## Work to complete
Carry on the commentary on verse 15 of the Gita and the place of memory, picking up right after its last sentence.

## Excerpted passage
15)         And I am seated in the heart of all; from Me are memory and positive wisdom and its negative process; I am that which is to be known by all the Vedas; I am indeed the Vedanta maker and the Veda knower too.

 

         Verse 15 is the last of the entire Gita in the ecstatic mode, underlining its exceptional importance. This is the third of four occasions where the Absolute is said to be located in the core or heart of all things; whether in every entity taken separately or all together is not specified. It is once again asserted that knowing the Absolute is the goal of every spiritual endeavor. Connecting seemingly disparate aspects of reality via their core unity infuses them with meaning and value, and is therefore the essential quality of an examined life worth living.

         Hard heartedness blocks the inner connection with the Absolute. An open heart is a “soft” heart, not guarded and defended by a timorous ego. In a hostile world you must be brave to be tender-hearted. Conversely, those who are tough and mean tend to be compensating for a fearful, terrified smallness of spirit.

         One of the main ways humans go off course is to imagine that they must adopt the vicious ways of their enemies in order to protect their own inherent goodness. Only when you realize that your very essence is the Absolute itself, can you become brave enough to cease playing the game of offense and defense that so hardens the heart.

         A number of texts on spirituality posit memory as an impediment to realization. But there are many kinds of memory, most of which are essential to a healthy state of mind. In addition to the well-known categories of short-term and long-term memories, there are emotional, musical, somatic, procedural, episodic, and several other kinds of memory that have been identified so far. All of them are complex and are centered in different areas of the brain. Additionally, there may well be a deep-seated “spiritual memory,” a gut feeling of our essential divinity beneath all the mundane accumulations of other recollections. It is located in the heart, which is to say the core of consciousness, wherever that may be.

         In a sense, memories are the scents that the One has gathered in its time in the present body, and their shape determines a great deal about who their possessor is, for the time being. Ultimately we are much more than who we think we are. But on this plane at least, our coherency depends on a continuum of memory. Our memory, then, makes us who we appear to be, to ourselves and others. Clearly a blanket condemnation of memory is off the mark.

         Memories do impede our freedom and flexibility when they color our awareness of present circumstances, and so we must make an effort to hold them in abeyance to some extent and at certain times. They are often a distraction during meditation, for example. But they are very much linked with how we perceive the world, and without them we would see like a baby, all vague and unfocused waves of sensation without any definite meaning. While perfectly appropriate for an infant, such a state quickly becomes boringly monochrome, if not horrifyingly restrictive, for a sentient adult. Imagine if we realized we were confined in a womb during our first nine months! Claustrophobia to the nth degree. So being memory free for a while is very valuable, but it isn’t the be-all and end-all of existence. In meditation, suppressing memories allows us to mentally expand our field, but then we should integrate the new territory with the old ground we already occupy, which includes our memories.

## Excerpted records
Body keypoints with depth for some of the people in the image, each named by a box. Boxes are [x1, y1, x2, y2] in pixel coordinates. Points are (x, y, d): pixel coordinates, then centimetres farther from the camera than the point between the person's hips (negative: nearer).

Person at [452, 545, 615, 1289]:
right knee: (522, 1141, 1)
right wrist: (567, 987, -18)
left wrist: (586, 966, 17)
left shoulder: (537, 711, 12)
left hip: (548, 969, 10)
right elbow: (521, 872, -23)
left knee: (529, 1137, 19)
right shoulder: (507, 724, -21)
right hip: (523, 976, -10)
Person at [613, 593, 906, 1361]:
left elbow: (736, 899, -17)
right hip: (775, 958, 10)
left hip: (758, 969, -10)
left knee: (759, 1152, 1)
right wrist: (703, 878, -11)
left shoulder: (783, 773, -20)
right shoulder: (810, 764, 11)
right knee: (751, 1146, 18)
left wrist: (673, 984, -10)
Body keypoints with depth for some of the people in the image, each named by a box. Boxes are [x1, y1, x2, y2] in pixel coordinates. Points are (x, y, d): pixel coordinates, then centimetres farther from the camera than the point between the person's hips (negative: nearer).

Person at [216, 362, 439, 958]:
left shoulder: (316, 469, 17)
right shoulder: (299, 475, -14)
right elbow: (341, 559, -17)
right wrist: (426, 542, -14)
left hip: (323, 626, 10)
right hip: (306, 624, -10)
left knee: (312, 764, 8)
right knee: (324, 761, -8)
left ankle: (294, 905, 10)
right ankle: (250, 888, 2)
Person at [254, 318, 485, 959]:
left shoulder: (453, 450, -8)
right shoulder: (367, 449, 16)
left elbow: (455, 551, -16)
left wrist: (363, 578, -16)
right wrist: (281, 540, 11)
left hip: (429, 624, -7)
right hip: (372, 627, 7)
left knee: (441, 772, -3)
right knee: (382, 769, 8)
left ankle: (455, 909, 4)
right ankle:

## Response to this task
         Spiritual seekers do a lot of work to dislodge traumatic memories, which are the real target of memory work. Generally, bringing the light of adult scrutiny to bear on them transforms them from menacing shadows into vehicles of learning and growth. For the rest, hold them lightly and with honor, but prepare to watch them melt away at the time of death.

         Nataraja Guru qualifies wisdom here as positive, to heighten the contrast with the next term. The negative process mentioned as a counterpart to positive wisdom is neti neti (not this not this), the technique of negating or pushing away all falsehood. The word used for it, apohanam, is often taken to mean the erasure of memory and wisdom, but Nataraja Guru is on to something by making it an additional yogic talent. In addition to “removing,” the dictionary has “reasoning, arguing, denying.” Where positive wisdom builds on itself, the negative process removes misunderstanding to reveal underlying truth. In a world such as ours where we are up to our noses in fallacious notions, the subtractive process is at least as important as the additive one. The point of making it a process is that many people would like to believe that simply ignoring problems makes them go away, but that is seldom a successful strategy. Untruth must be actively exposed, to our inner eye at least, and then cut out using the same sword of wisdom with which we began the chapter.

         The last phrase is an example of advanced dialectics. Vedanta considers knowledge to be of supreme importance in Self-realization, while the Vedas primarily resort to ritual actions to achieve their goals. Their qualifying adjectives are thus switched from what would normally be expected. By the crossover the Absolute is described as being the “knowledge maker” and the “action knower.” Our activities in life should direct us to become wise, and this wisdom should embrace and incorporate action in its purview. Both must be taken together to reveal the state of yoga.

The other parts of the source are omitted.